● PROBLEMS TO SOLVE:
1 > Answer these questions from the Taya Bonicos biography:
(a) Which brand did Bonicos found?
(b) What place did she take in The Big Pitch in 2014?
(c) At which department store did she complete a year-long internship?
2 > Please extend the Taya Bonicos biography, picking up after its final sentence.

● SOURCE PASSAGE:

= Taya Bonicos =

Norwegian fashion designer

Tayisiya "Taya" Bonicos (née Kostenko) is a Norwegian fashion designer who is the founder and creative director of Serena-B, an Oslo-founded international luxury handbag brand.

==Early life and education==
Bonicos was born Taisiya Kostenko in Norway. She holds a bachelor's degree in international hospitality business and a master's degree in international business.

In 2014, Bonicos placed third in The Big Pitch, an annual enterprise competition held in Cambridge, United Kingdom, for her business concept Whole Pleasure, a natural-ingredient ice cream brand.

==Career==
Before founding Serena-B, Bonicos worked at a high-end concierge agency in London that operated within the fashion industry and completed a year-long internship at the department store Harrods. She has also held roles in event management and the film industry.

● DATA UNDER STUDY:

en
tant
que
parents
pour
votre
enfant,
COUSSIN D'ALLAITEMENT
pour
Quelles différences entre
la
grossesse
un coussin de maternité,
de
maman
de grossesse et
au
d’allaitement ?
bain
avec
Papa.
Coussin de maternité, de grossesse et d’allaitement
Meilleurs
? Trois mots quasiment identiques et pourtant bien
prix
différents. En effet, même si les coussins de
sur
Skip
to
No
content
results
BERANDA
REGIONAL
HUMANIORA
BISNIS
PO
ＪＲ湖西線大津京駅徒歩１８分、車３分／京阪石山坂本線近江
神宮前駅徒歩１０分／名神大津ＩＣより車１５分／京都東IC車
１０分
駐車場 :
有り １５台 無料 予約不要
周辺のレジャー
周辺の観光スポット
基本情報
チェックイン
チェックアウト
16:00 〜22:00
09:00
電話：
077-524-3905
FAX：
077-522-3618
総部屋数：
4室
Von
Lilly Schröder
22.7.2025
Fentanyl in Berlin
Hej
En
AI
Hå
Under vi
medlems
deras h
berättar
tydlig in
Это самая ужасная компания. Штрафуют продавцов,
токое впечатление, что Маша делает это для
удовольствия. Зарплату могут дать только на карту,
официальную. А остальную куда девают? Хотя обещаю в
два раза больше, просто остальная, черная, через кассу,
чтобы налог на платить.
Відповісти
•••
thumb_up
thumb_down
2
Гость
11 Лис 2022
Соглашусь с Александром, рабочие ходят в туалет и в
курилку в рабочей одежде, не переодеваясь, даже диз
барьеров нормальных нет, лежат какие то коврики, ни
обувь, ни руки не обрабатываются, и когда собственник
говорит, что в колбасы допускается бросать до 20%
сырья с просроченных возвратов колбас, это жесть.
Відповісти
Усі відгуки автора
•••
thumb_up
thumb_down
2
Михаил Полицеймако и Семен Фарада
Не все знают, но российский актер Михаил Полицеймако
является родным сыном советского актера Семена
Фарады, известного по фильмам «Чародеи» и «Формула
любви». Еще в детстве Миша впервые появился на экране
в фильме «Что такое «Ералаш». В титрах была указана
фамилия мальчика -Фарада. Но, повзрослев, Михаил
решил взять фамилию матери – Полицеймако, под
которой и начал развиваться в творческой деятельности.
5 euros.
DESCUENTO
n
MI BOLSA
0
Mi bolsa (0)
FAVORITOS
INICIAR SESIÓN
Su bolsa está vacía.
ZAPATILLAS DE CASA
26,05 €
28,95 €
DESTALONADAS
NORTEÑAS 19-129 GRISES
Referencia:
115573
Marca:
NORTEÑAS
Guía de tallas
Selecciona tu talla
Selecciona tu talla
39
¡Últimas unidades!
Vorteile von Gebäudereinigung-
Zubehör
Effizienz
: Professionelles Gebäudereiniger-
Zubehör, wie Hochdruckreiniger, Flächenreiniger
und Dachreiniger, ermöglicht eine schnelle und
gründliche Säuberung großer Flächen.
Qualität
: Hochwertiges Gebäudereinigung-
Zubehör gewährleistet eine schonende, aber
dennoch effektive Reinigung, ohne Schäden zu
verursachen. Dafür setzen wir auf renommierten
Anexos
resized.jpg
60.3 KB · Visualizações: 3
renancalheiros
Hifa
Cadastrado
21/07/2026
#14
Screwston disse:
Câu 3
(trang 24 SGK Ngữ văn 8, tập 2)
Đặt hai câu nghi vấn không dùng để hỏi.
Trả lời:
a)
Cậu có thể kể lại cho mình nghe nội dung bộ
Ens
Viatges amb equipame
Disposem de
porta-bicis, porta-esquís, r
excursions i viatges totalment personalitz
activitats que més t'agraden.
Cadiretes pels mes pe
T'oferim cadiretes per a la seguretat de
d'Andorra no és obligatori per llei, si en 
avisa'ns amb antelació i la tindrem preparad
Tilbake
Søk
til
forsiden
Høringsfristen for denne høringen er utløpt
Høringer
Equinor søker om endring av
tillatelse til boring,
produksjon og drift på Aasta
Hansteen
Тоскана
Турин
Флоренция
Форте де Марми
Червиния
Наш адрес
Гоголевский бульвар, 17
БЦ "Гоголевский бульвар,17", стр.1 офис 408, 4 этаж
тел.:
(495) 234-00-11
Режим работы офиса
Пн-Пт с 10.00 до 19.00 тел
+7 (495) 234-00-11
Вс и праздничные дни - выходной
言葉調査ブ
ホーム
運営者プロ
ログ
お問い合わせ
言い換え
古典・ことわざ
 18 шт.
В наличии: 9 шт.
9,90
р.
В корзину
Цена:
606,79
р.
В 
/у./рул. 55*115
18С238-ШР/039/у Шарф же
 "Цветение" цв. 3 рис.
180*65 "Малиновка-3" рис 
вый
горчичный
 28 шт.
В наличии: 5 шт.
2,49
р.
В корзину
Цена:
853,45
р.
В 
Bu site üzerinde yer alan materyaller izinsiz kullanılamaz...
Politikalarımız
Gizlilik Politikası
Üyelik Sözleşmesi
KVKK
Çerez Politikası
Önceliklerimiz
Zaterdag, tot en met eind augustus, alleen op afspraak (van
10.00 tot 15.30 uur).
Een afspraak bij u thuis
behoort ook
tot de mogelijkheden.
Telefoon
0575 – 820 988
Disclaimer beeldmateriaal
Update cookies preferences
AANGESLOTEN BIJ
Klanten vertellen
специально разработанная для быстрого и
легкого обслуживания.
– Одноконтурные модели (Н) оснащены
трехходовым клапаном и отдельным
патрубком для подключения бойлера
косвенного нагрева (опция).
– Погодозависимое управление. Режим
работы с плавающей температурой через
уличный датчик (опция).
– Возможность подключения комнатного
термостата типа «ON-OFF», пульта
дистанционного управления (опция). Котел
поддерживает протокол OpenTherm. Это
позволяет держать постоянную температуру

● SOLVED PROBLEMS:
1 >
(a) Serena-B, an Oslo-founded international luxury handbag brand.
(b) Third place.
(c) Harrods.

2 >
In 2020, Bonicos founded Serena-B, an international luxury handbag brand based in Oslo, which is named after her elder daughter. Its handbags are produced in Spain by artisans using leather sourced from a fourth-generation family-owned tannery.

In March 2023, Bonicos introduced Serena-B to the Middle Eastern market through a private launch event at the Dubai Edition hotel during the inaugural Dubai Fashion Week. The event was co-hosted with the luxury retailer Etoile la Boutique, which subsequently became the brand's exclusive Middle Eastern stockist through its flagship store at the Mall of the Emirates. In Norway, Serena products have been sold through the Oslo department store Ferner Jacobsen and Steen og Strom, as well as its own flagship store.

In August 2024, Serena-B was among 34 brands selected for the official programme of Oslo Runway, Norway's principal fashion week. Later that month, Princess Märtha Louise of Norway was photographed carrying a fuchsia Serena Liten handbag while travelling to her wedding to Durek Verrett in Geiranger.

==Personal life==
Bonicos is married to British filmmaker Varon Bonicos, best known for directing A Man's Story. The couple have four children.